GPU621/VTuners
Contents
Intel Vtune Profiler
Group Members
Vtune Profiler Features
The Vtune Profiler has a variety of features that provide information to assist in the optimization of application performance, system performance. The profiler also assists in system configuration for HPC, Cloud, IoT, media, storage, etc.
The profiler provides compatibility for a variety of systems and platforms that include the following:
CPU, GPU, and FGPA
Any combination of the following languages: SYCL, C, C++, C+, Fortran, OpenCL, Python, Google Go, Java, .NET, Assembly
Optimized performance that avoids power or thermal throttling
Collection of coarse-grained data over extended periods with details results including mapping to source code
Algorithm Optimization
Analyzing Hot Code Paths
Flame Graphs
The Intel Vtune Profiler provides flame graphs to display a representation of stacks and stack frames in an application. All functions in an application are plotted on a graph and the associated stack depth is represented as height on the y-axis and the width of the bar represents the amount of CPU usage time. The “hottest” functions in an application are then the widest parts on the flame graph.
Analyzing Hot Spots
Hotspot Analysis
The Hotspot analysis feature in the Intel Vtune Profiler allows you to dig deeper into your application and identify pieces of code which are taking a long time to execute. These hot spots can be used to identify problem areas in your application and help improve performance.
User-Mode Sampling
User-Mode sampling is the default option for the Vtune Profiler and this sampling method utilizes a low overhead that allows collection of information without a significant impact on the run time of your application. Utilizing a sampling interval of 10ms, the profiler collects data using the following steps:
• Interrupts the process
• Collects samples of active instruction addresses
• Records a copy of the stack
The profiler then stores the sampled instruction pointer as well as the stacks to analyze and display back the data. The instruction pointers along with the stack data enable the profiler to put together a top-down tree which will allow a better understanding of the control flow of important code blocks.

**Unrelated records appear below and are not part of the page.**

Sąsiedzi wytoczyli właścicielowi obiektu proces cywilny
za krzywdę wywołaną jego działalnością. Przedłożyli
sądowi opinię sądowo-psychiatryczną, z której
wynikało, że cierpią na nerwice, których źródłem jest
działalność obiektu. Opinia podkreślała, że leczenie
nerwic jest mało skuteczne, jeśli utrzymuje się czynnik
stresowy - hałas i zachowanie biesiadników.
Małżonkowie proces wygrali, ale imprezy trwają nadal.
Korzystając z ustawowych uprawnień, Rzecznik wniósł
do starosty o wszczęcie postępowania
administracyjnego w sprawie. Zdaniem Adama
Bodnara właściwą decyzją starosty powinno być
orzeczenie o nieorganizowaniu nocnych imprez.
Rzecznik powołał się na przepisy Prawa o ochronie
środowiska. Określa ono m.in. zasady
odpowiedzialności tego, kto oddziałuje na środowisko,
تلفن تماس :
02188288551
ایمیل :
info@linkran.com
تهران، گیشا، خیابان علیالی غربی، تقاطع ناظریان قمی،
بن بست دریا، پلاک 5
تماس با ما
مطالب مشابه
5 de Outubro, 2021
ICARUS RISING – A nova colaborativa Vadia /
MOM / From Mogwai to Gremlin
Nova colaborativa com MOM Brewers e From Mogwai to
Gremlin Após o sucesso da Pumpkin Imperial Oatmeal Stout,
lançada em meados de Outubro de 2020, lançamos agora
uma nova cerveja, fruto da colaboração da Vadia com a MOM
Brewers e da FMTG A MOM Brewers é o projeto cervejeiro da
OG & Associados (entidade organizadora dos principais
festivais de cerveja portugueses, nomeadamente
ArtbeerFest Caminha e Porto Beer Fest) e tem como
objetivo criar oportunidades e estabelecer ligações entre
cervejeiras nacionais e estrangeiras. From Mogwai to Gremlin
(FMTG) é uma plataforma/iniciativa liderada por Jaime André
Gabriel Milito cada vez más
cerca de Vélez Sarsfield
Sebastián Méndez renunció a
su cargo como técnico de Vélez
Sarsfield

The user-mode sampling method will only gather data relating to your application and not the wider system performance. The results will show total time usage of functions within the application. If many samples are collected during a specific process or thread, we can identify these as hotspots and potential bottlenecks in the performance of the application.
Hardware Event-Based Sampling
Event-Based sampling is based more on hardware events. It utilizes the hardware events to collect data on all the processes running on your CPU for a given moment and provides analysis for performance of the whole system. Similar to the user-mode sampling the profiler generates a list of the functions being used in your application and the time spent for each of them. By default the event-based sampling mode does not collects stacks like user-mode sampling, but you can choose to turn that option on.